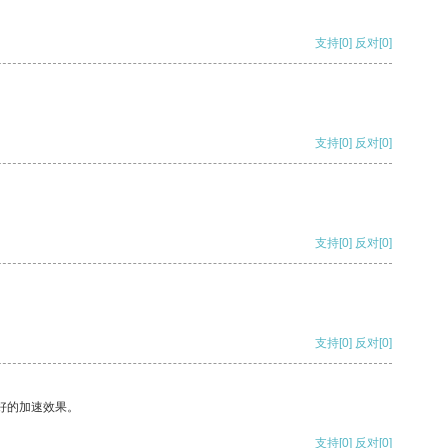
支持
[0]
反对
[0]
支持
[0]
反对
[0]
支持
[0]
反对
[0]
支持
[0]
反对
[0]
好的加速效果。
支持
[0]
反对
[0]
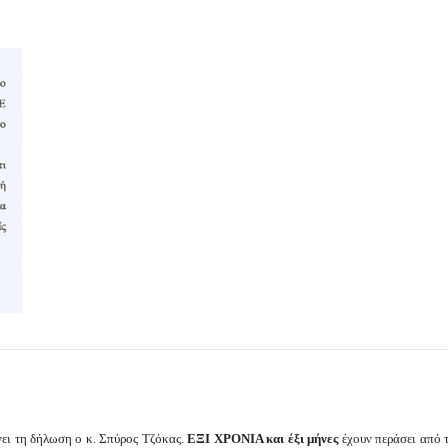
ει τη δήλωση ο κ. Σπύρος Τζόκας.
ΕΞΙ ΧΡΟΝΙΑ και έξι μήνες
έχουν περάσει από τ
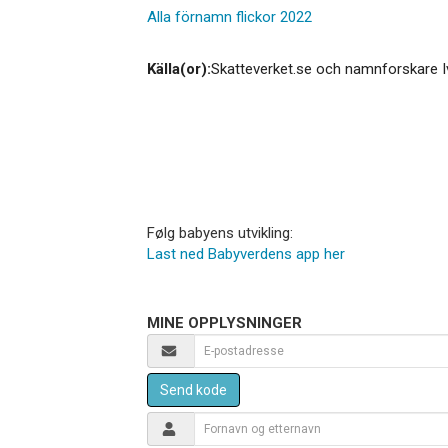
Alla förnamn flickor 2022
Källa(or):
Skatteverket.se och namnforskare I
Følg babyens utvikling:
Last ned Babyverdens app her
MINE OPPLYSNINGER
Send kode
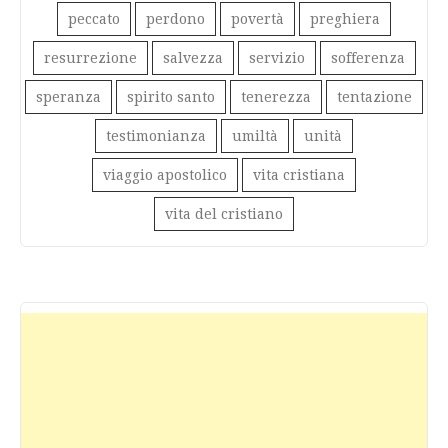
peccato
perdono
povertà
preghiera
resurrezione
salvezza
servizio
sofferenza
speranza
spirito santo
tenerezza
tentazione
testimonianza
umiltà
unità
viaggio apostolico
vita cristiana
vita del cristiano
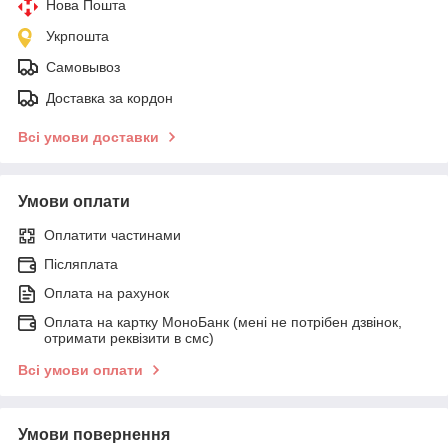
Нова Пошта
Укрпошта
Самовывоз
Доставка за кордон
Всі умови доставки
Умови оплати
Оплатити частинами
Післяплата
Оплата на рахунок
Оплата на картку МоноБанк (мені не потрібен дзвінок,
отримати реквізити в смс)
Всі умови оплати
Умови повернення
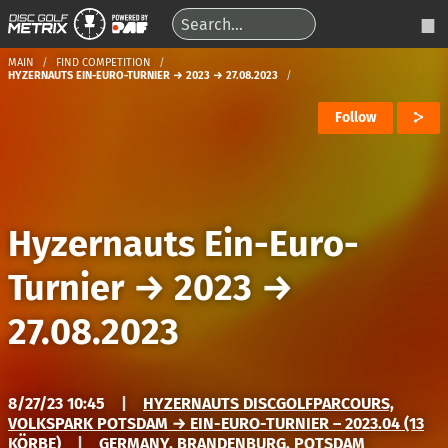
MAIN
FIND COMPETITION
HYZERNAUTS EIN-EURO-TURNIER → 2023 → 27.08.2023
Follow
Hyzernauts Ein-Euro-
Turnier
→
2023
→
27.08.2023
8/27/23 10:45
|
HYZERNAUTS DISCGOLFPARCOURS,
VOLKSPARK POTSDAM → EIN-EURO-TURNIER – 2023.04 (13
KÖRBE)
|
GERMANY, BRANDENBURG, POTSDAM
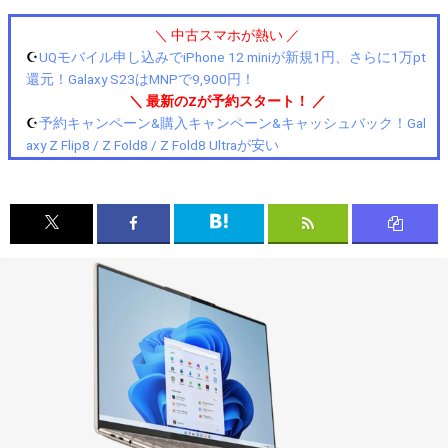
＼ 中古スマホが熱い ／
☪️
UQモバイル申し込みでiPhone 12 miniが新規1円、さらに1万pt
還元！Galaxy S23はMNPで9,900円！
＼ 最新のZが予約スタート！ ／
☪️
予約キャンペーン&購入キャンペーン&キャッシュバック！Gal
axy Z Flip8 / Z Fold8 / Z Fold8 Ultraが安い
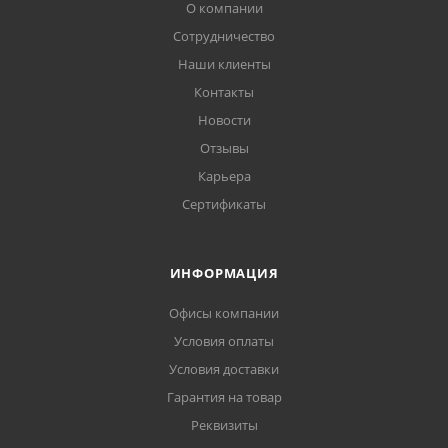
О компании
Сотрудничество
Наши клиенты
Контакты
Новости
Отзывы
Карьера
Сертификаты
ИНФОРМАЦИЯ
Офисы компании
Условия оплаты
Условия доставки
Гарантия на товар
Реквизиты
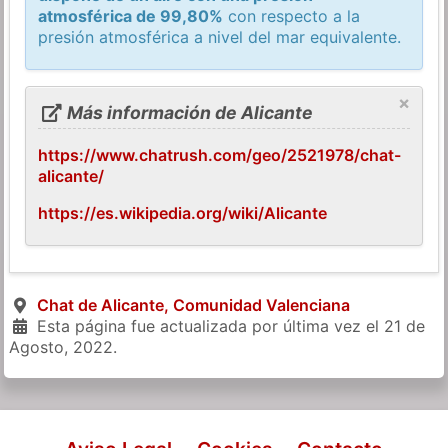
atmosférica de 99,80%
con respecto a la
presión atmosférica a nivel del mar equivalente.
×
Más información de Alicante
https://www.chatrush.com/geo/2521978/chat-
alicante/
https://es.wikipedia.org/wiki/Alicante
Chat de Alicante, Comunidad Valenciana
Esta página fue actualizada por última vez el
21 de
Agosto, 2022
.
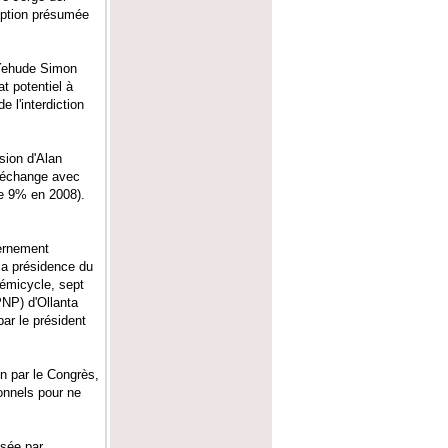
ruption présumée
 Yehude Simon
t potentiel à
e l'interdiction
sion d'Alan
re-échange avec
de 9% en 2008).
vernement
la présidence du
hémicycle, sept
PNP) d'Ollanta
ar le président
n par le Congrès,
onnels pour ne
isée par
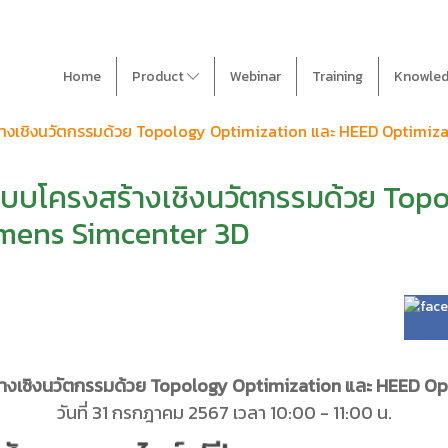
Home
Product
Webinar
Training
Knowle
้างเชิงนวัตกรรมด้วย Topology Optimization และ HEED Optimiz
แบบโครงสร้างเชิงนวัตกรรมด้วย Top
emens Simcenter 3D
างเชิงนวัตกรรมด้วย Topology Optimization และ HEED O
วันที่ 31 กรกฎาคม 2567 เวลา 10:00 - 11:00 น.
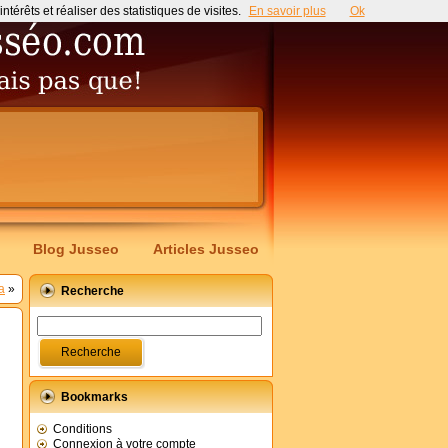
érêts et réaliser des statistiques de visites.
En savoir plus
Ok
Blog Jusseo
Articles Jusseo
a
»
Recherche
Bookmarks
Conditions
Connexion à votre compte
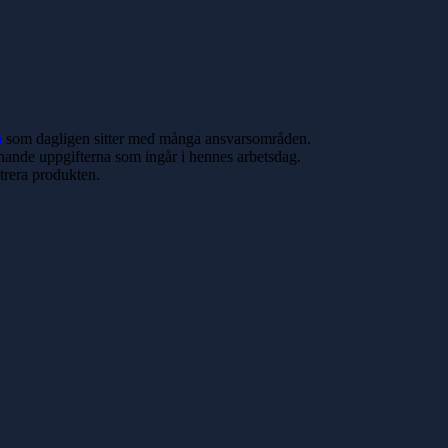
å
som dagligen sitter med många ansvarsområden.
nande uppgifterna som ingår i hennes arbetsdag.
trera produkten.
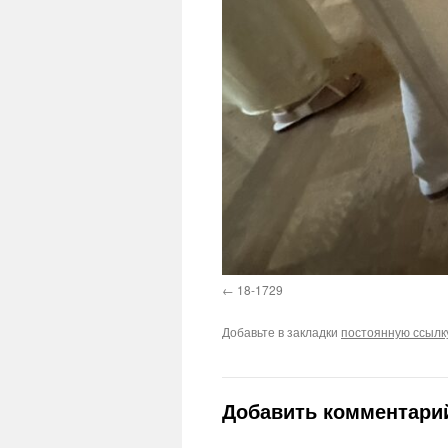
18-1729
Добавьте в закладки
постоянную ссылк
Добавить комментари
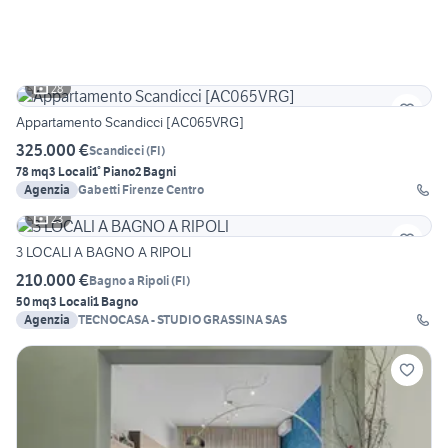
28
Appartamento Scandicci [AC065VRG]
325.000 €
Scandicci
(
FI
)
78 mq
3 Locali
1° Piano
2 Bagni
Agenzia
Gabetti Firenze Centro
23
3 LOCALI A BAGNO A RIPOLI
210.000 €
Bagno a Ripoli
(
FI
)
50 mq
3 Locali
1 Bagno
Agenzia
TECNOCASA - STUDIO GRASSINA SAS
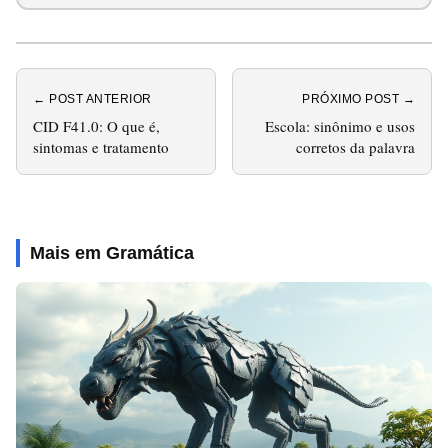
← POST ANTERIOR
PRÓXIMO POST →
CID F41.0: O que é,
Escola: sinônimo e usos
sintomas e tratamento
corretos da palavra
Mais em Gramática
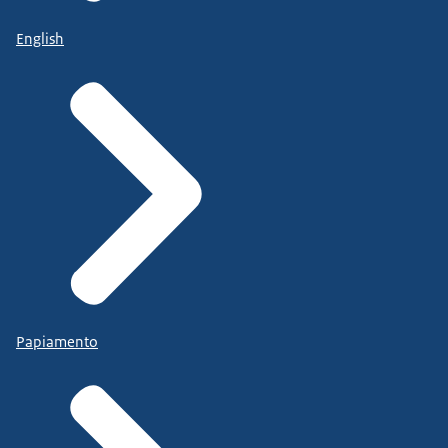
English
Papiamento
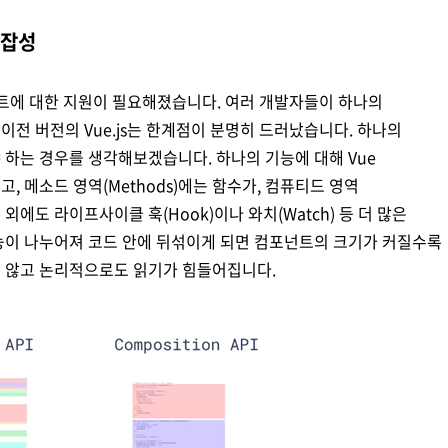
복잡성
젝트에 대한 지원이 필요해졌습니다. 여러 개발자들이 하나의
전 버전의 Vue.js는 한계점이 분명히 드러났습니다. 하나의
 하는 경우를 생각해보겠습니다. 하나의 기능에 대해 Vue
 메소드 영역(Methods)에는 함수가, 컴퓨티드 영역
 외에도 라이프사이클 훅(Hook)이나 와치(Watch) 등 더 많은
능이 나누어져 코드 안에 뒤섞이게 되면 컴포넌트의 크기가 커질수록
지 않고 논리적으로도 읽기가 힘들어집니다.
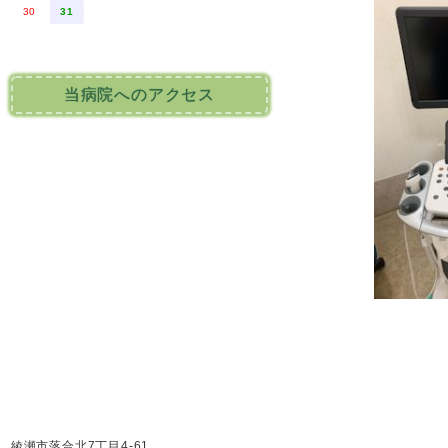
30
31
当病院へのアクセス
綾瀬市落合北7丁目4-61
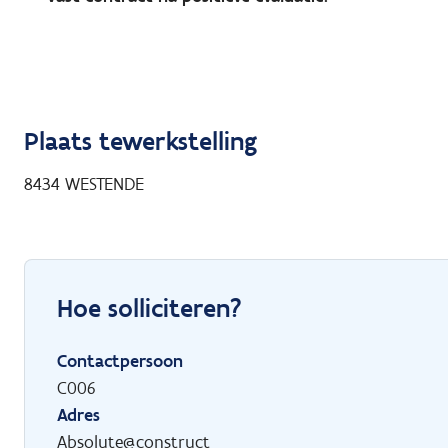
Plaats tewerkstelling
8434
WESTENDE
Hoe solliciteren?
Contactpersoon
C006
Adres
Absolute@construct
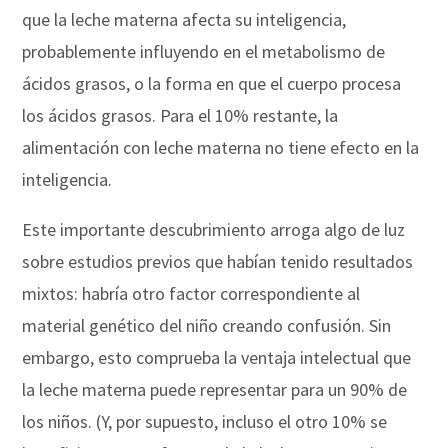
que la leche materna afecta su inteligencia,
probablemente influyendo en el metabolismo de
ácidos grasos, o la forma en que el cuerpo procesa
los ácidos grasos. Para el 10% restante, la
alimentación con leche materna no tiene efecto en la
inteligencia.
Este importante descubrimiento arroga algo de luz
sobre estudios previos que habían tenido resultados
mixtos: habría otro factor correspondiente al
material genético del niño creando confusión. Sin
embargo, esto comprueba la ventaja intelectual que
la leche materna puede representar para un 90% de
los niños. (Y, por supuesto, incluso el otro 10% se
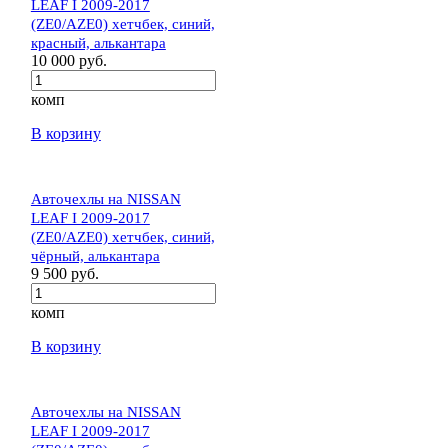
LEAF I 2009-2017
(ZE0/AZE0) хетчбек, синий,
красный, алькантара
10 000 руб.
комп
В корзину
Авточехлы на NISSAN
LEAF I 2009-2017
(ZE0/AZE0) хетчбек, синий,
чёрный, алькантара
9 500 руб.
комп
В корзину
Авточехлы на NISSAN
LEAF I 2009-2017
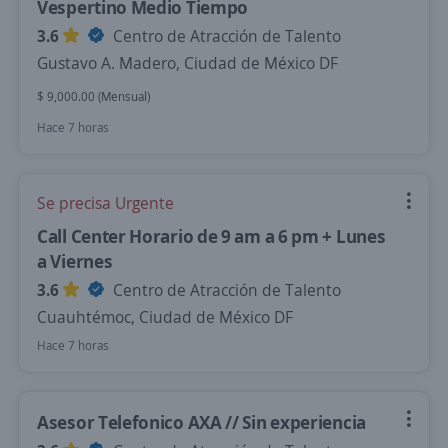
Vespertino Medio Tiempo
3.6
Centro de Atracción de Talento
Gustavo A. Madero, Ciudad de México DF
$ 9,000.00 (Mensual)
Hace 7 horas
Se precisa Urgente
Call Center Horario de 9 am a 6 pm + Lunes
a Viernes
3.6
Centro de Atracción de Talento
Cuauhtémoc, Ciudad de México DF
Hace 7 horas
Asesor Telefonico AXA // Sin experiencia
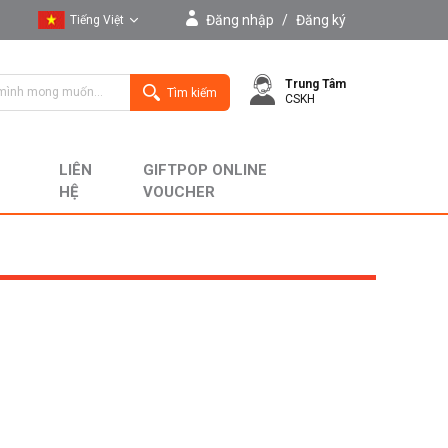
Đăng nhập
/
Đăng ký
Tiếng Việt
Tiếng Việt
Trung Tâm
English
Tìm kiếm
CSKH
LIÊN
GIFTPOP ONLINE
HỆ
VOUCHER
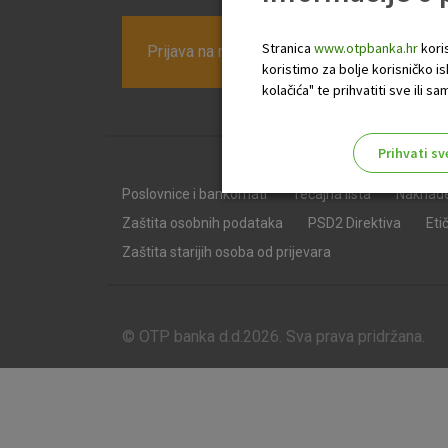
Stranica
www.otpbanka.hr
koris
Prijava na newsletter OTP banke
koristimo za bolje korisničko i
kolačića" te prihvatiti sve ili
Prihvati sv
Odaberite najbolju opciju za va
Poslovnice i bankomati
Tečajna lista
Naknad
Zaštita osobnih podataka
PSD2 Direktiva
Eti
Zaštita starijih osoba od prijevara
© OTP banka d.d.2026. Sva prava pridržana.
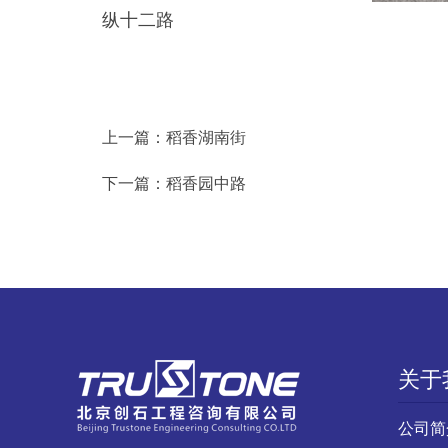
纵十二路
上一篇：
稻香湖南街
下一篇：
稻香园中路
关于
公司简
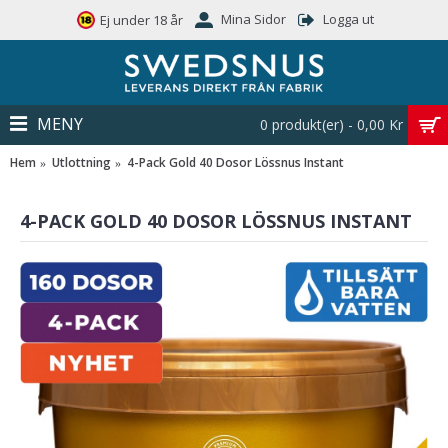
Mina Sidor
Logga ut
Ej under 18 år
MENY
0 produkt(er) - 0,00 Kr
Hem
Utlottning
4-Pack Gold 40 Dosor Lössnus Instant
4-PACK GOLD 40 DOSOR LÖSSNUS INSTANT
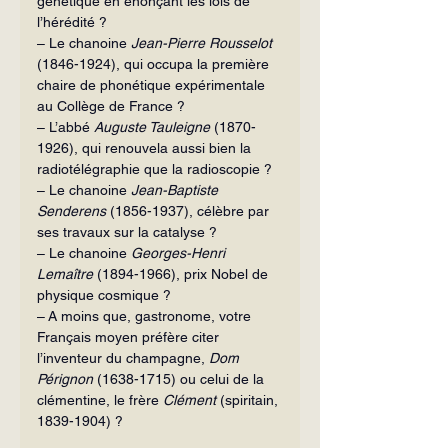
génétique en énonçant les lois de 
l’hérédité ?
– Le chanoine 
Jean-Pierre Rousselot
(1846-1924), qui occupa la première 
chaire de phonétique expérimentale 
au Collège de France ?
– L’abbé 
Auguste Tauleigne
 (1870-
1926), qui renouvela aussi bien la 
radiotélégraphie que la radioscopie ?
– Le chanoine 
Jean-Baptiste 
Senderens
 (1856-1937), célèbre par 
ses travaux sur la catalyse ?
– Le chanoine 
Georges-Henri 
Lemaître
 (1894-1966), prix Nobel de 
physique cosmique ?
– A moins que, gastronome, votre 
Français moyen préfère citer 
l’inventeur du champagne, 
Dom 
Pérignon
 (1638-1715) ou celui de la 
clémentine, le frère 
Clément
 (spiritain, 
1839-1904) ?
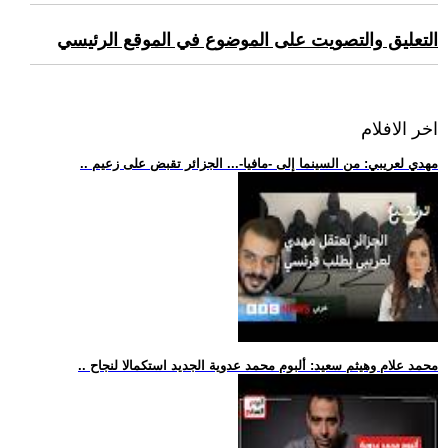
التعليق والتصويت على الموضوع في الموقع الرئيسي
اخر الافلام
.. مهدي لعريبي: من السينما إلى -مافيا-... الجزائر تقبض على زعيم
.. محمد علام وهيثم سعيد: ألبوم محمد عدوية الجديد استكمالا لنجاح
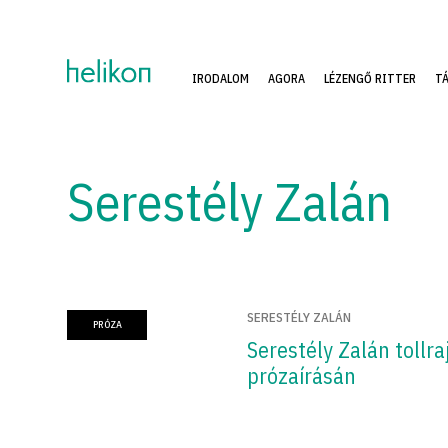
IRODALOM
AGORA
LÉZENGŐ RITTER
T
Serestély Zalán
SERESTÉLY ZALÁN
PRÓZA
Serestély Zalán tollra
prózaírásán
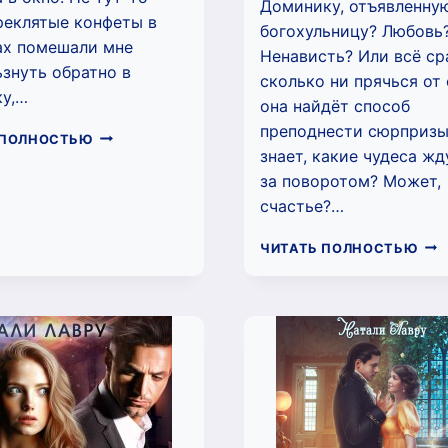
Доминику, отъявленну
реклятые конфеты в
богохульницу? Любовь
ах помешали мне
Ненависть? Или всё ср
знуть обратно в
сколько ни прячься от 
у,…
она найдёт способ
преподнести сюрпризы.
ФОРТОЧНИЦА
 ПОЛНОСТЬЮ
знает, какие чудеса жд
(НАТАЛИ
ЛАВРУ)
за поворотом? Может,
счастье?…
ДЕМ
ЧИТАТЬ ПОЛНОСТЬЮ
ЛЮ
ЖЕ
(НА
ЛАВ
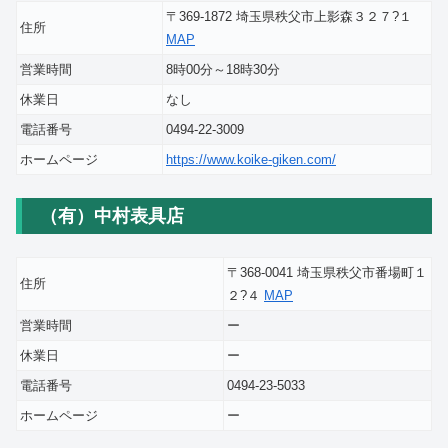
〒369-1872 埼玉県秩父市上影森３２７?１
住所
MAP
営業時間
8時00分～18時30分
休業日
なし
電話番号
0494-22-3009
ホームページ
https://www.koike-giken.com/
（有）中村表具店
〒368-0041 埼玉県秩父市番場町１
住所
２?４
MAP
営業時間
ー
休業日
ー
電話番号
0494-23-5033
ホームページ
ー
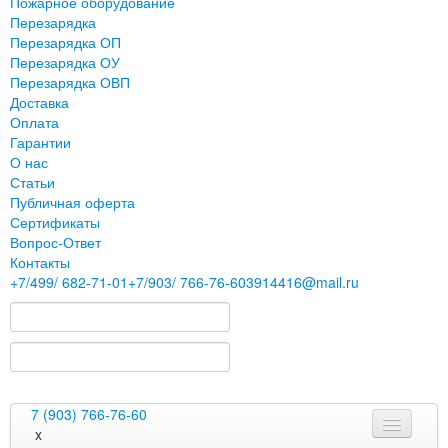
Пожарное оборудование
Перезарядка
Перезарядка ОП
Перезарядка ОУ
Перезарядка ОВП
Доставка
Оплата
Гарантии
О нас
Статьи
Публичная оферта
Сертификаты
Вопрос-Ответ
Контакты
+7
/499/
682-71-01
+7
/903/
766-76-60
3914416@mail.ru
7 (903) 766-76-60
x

> Written task:
In the data above, tally the lines holding "otro" and answer with the figure only.

> Solved problem:
2